• [Doel A] Hernoem in het deel van de rijen dat begint bij de regel met "pose: elev=124.9 azim=281.8" en doorloopt tot het einde van de rijen "pose" in "camerastand", en geef die regels verder ongewijzigd terug. Laat de afbeeldingen weg uit je antwoord.

• [Documentfragment]
Ga direct naar de content

Zware test voor kabinetsbeleid en overlegeconomie

Geplaatst als type:
Geschreven door:
Gepubliceerd om: januari 25 1984

Au Courant

Zware test voor kabinetsbeleid
en overlegeconomie
A. F. VAN ZWEEDEN

Bij de discussies die dit voorjaar op gang
komen over het sociaal-economisch beleid
op middellange termijn staat de vraag centraal of de in het regeerakkoord getrokken
lijnen onverbiddelijk moeten worden
doorgetrokken, of dat deze in een andere
richting moeten worden omgebogen omdat ze zullen uitlopen op een volstrekt uitzichtloze werkloosheid. In een verkennend
contact met de sociale partners, waarin
moest worden nagegaan of er een gespreksbasis kan worden gevonden, hebben de ministers van de sociaal-economische vijfhoek verklaard vast te houden aan het regeerakkoord, maar bereid te zijn over
bijstelling van het beleid te praten, voor zover gewijzigde omstandigheden en gewijzigde inzichten daartoe aanleiding geven.
Dit was een rijkelijk omzichtige uitspraak
die wel duidelijk maakte dat er binnen het
kabinet behoefte bestaat aan enige bezinning op de vraag of onverdroten moet worden doorgegaan met bezuinigen. Het moet
tot sommige ministers immers beginnen
door te dringen dat er grenzen zijn aan de
maatschappelijke aanvaardbaarheid van
het bezuinigingsbeleid. De Centrale Economische Commissie (CEC) werkt aan een
advies voor het beleid op middellange termijn waarin bekeken zal worden of de economische omstandigheden zodanig zijn
veranderd dat aanpassing van het regeerakkoord noodzakelijk is.
De discussies zullen dit voorjaar een
hoogtepunt bereiken, omdat naast de ambtelijke CEC ook de Sociaal-Economische
Raad bezig is met een advies over het
sociaal-economisch beleid voor de komende jaren en met een advies over de herziening van het stelsel van sociale zekerheid.
Het nieuwjaarsartikel dat de voorzitter
van de CEC, prof. dr. F.W. Rutten, in dit
blad schreef laat zich daarbij als een soort
sleutelroman lezen. Hoewel de strekking
van deze beschouwing was dat het in de
eerste plaats op financiele sanering gerichte bezuinigingsbeleid in de komende jaren
moet worden volgehouden, viel er ook uit
te lezen dat de terugval in de consumptieve
bestedingen als hoofdoorzaak moet worden beschouwd van de diepe inzinking die
op de tweede olieprijsschok volgde.

• [Getoonde rijen]

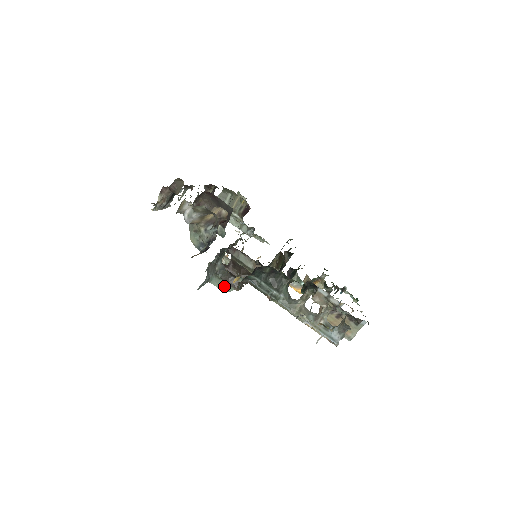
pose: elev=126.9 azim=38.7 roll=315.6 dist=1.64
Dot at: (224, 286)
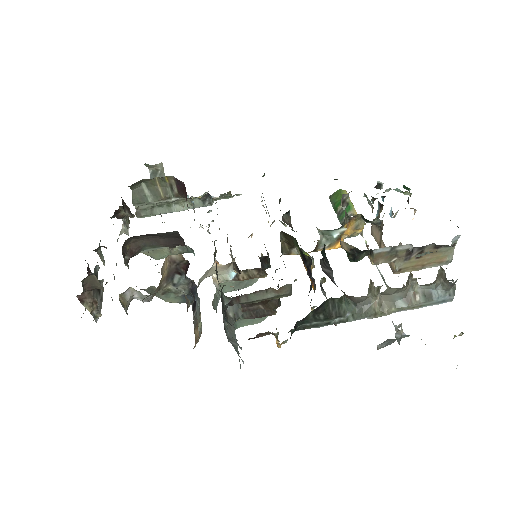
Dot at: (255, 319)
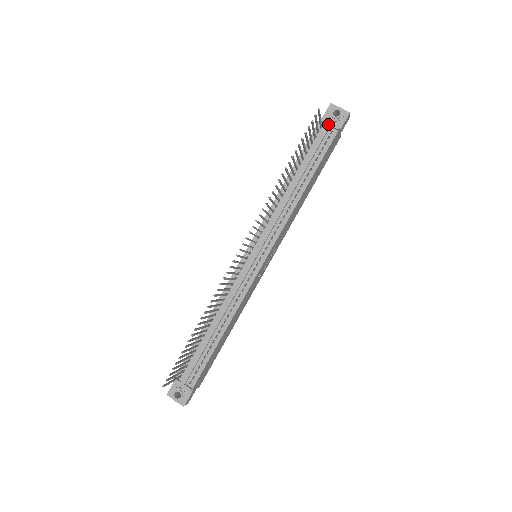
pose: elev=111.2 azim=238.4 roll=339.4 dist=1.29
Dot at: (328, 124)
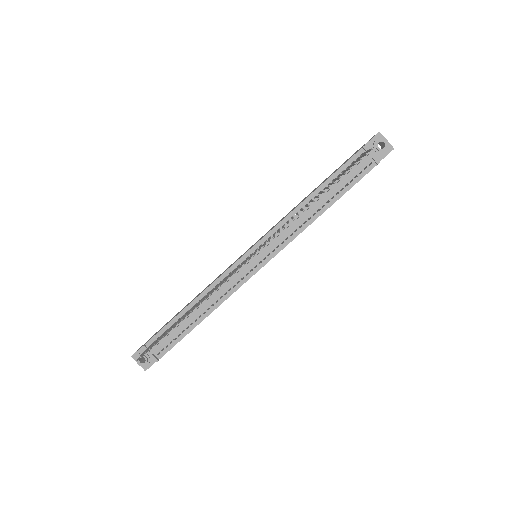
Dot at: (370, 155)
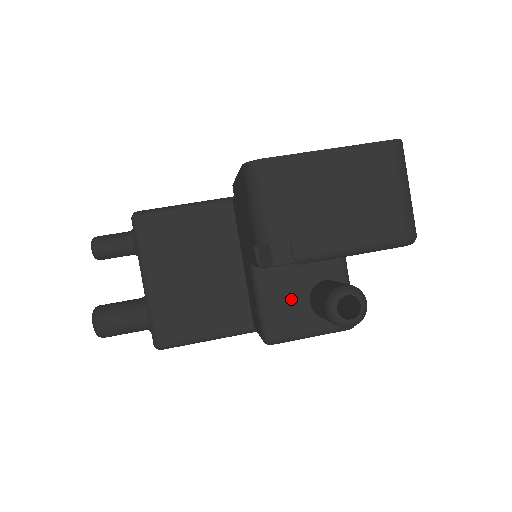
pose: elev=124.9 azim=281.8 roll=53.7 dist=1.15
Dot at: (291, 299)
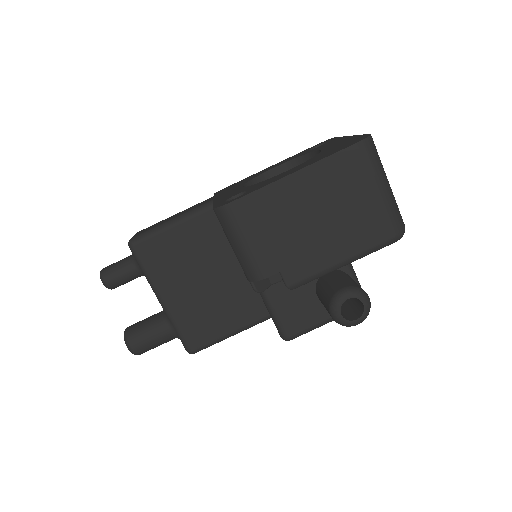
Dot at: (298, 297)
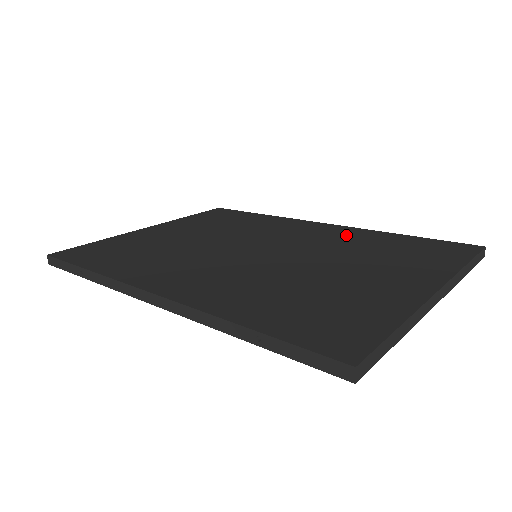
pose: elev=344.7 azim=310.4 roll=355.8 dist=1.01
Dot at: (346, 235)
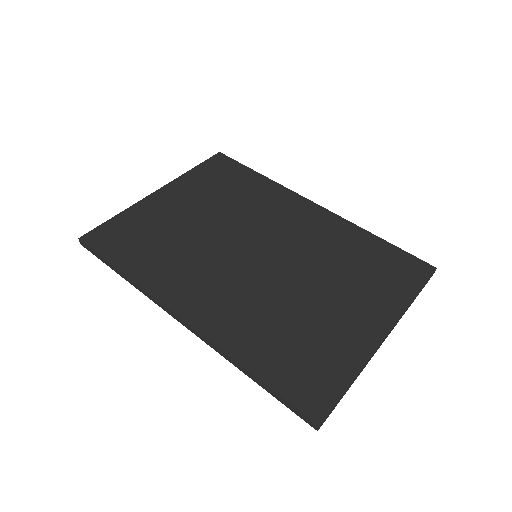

• [Doel B]
Beantwoord over het artikel over kabinetsbeleid en overlegeconomie de volgende vragen.
(i) Wie is volgens het artikel de voorzitter van de CEC?
(ii) Welke raad werkt naast de CEC aan een advies over het sociaal-economisch beleid?
(iii) Wat moet volgens het nieuwjaarsartikel worden beschouwd als hoofdoorzaak van de diepe inzinking na de tweede olieprijsschok?

• [Verwachte uitvoer A]
camerastand: elev=124.9 azim=281.8 roll=53.7 dist=1.15
Dot at: (291, 299)
Dot at: (298, 297)
camerastand: elev=344.7 azim=310.4 roll=355.8 dist=1.01
Dot at: (346, 235)

• [Verwachte uitvoer B]
(i) Prof. dr. F.W. Rutten.
(ii) De Sociaal-Economische Raad.
(iii) De terugval in de consumptieve bestedingen.